_What this task involves_: Can you retype every line of the items below word for word, leaving the pictures out of your answer?

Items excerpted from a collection

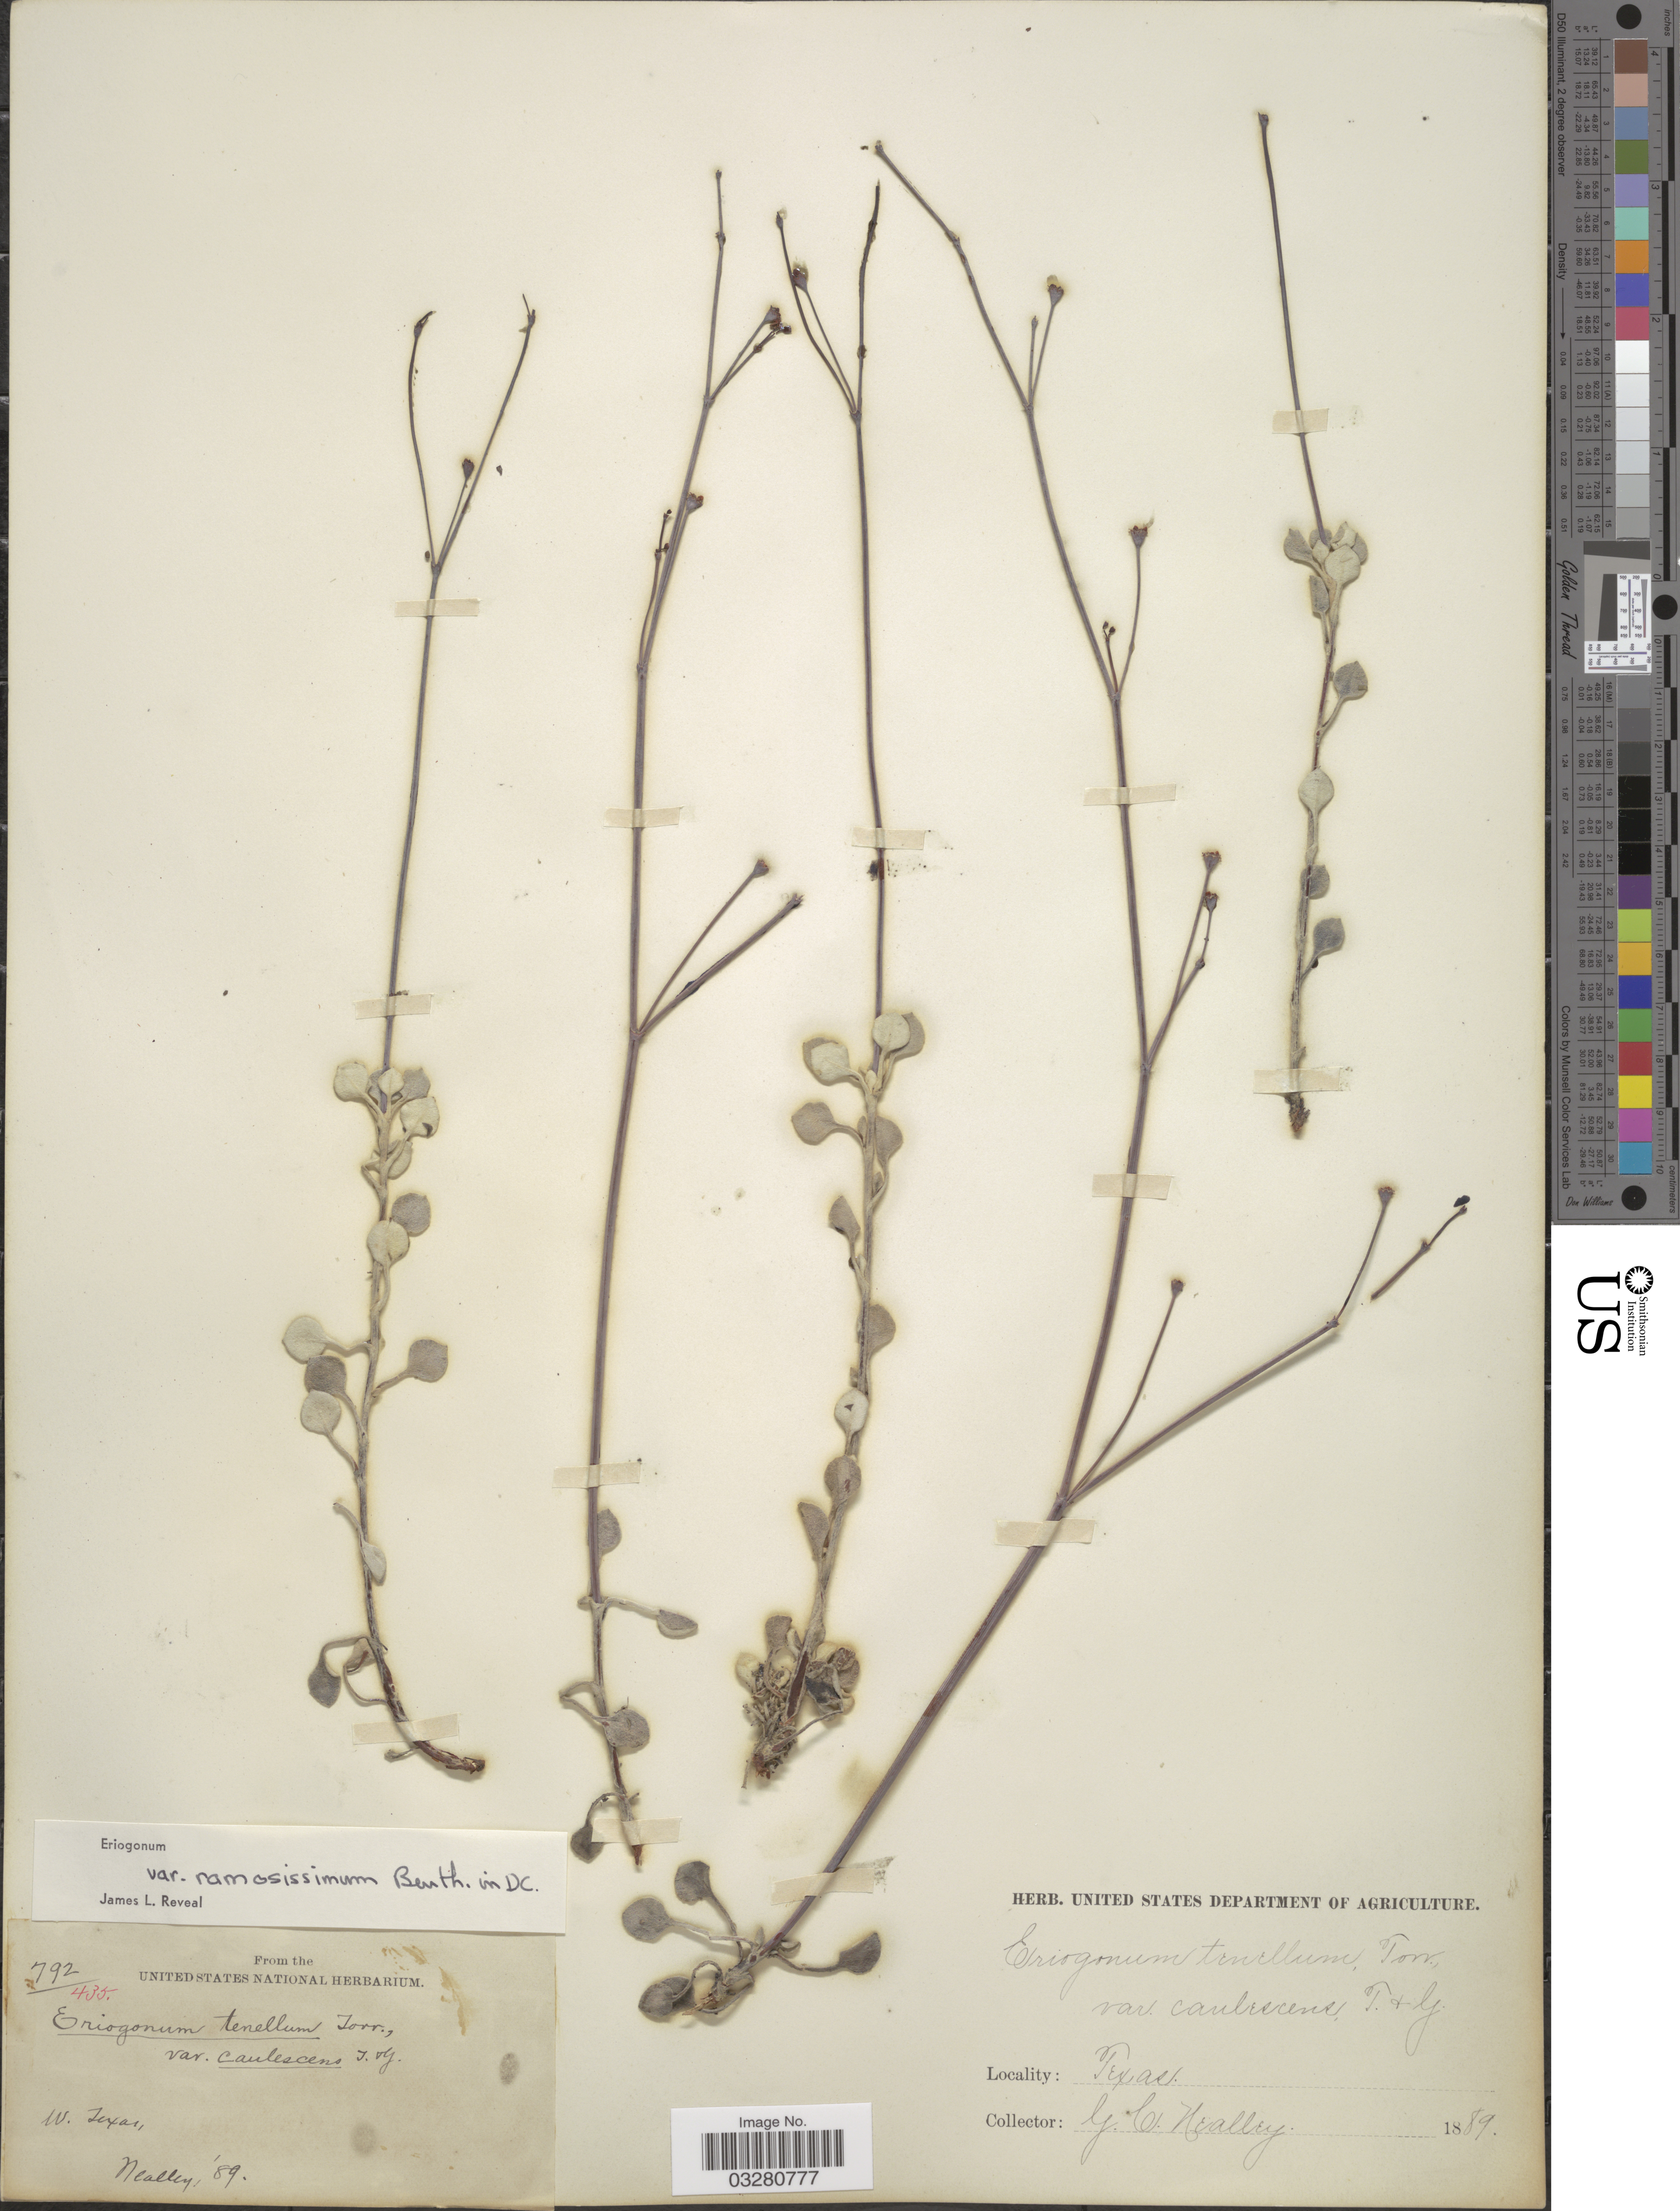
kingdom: Plantae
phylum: Tracheophyta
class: Magnoliopsida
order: Caryophyllales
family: Polygonaceae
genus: Eriogonum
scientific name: Eriogonum tenellum var. ramosissimum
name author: Benth. in DC.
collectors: G. Neally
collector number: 792/435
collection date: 1889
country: United States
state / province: Texas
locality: W. Texas.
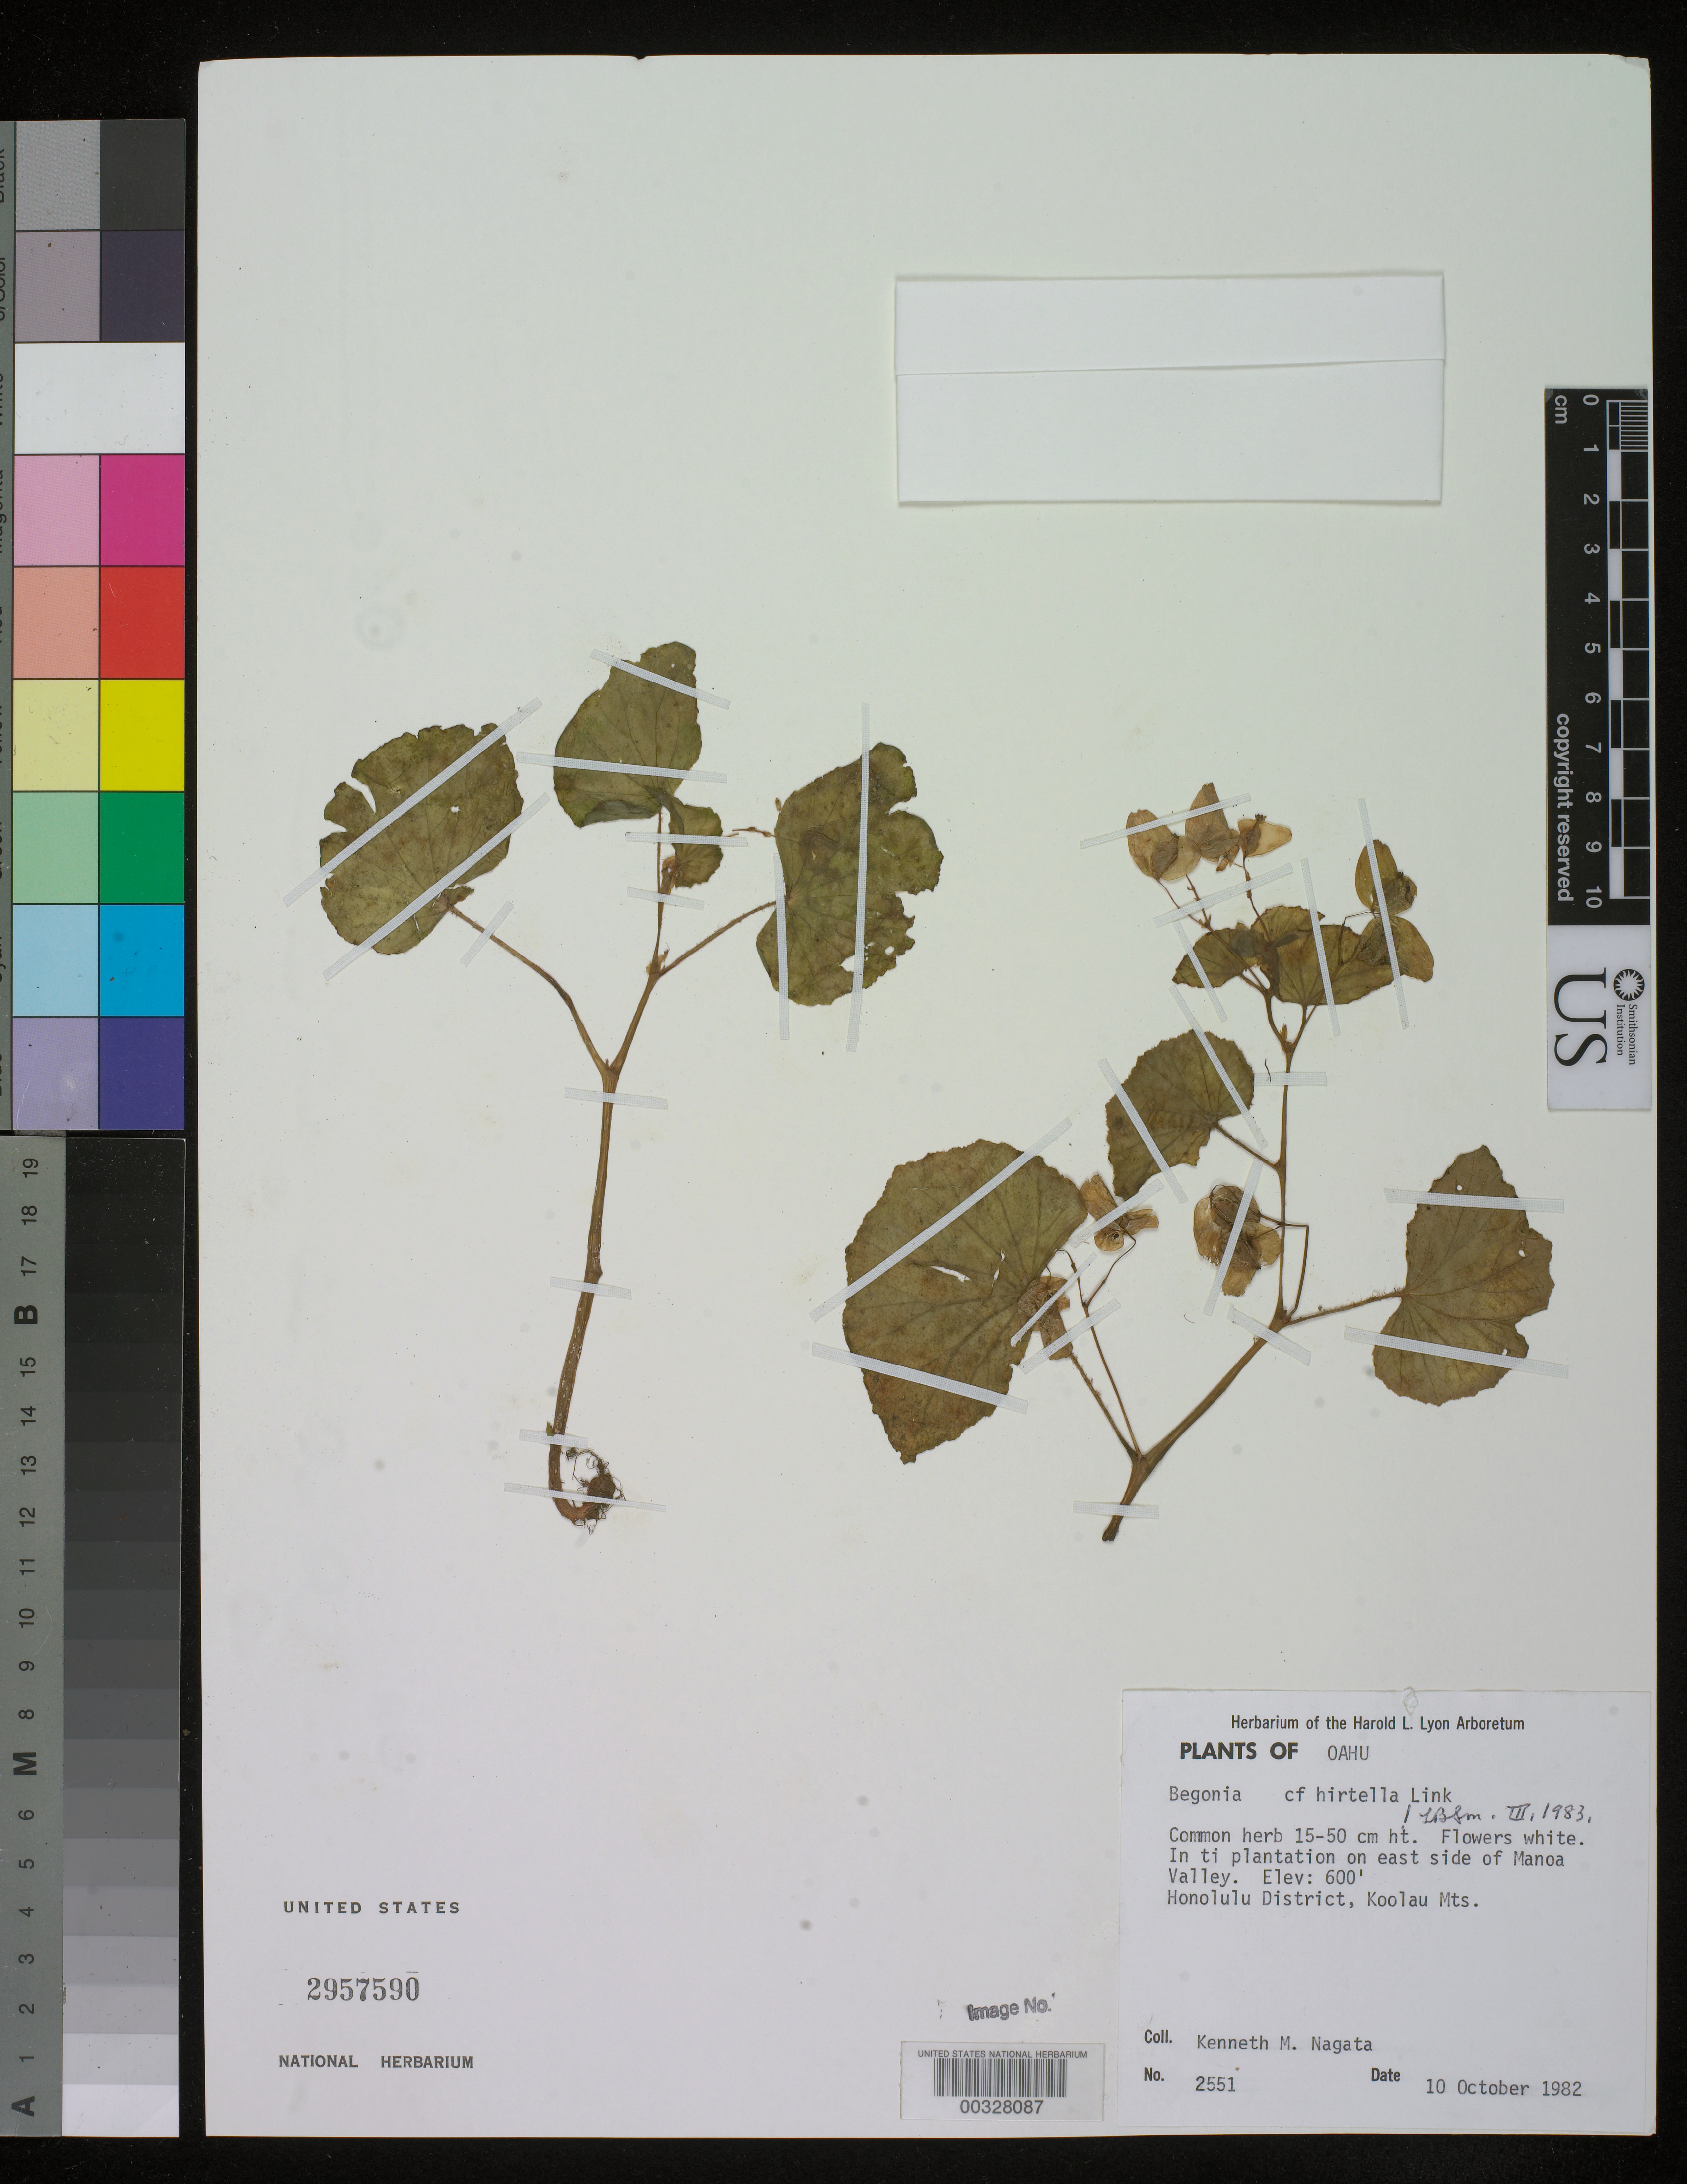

_Answer to this task_:
kingdom: Plantae
phylum: Tracheophyta
class: Magnoliopsida
order: Caryophyllales
family: Polygonaceae
genus: Eriogonum
scientific name: Eriogonum tenellum var. ramosissimum
name author: Benth. in DC.
collectors: G. Neally
collector number: 792/435
collection date: 1889
country: United States
state / province: Texas
locality: W. Texas.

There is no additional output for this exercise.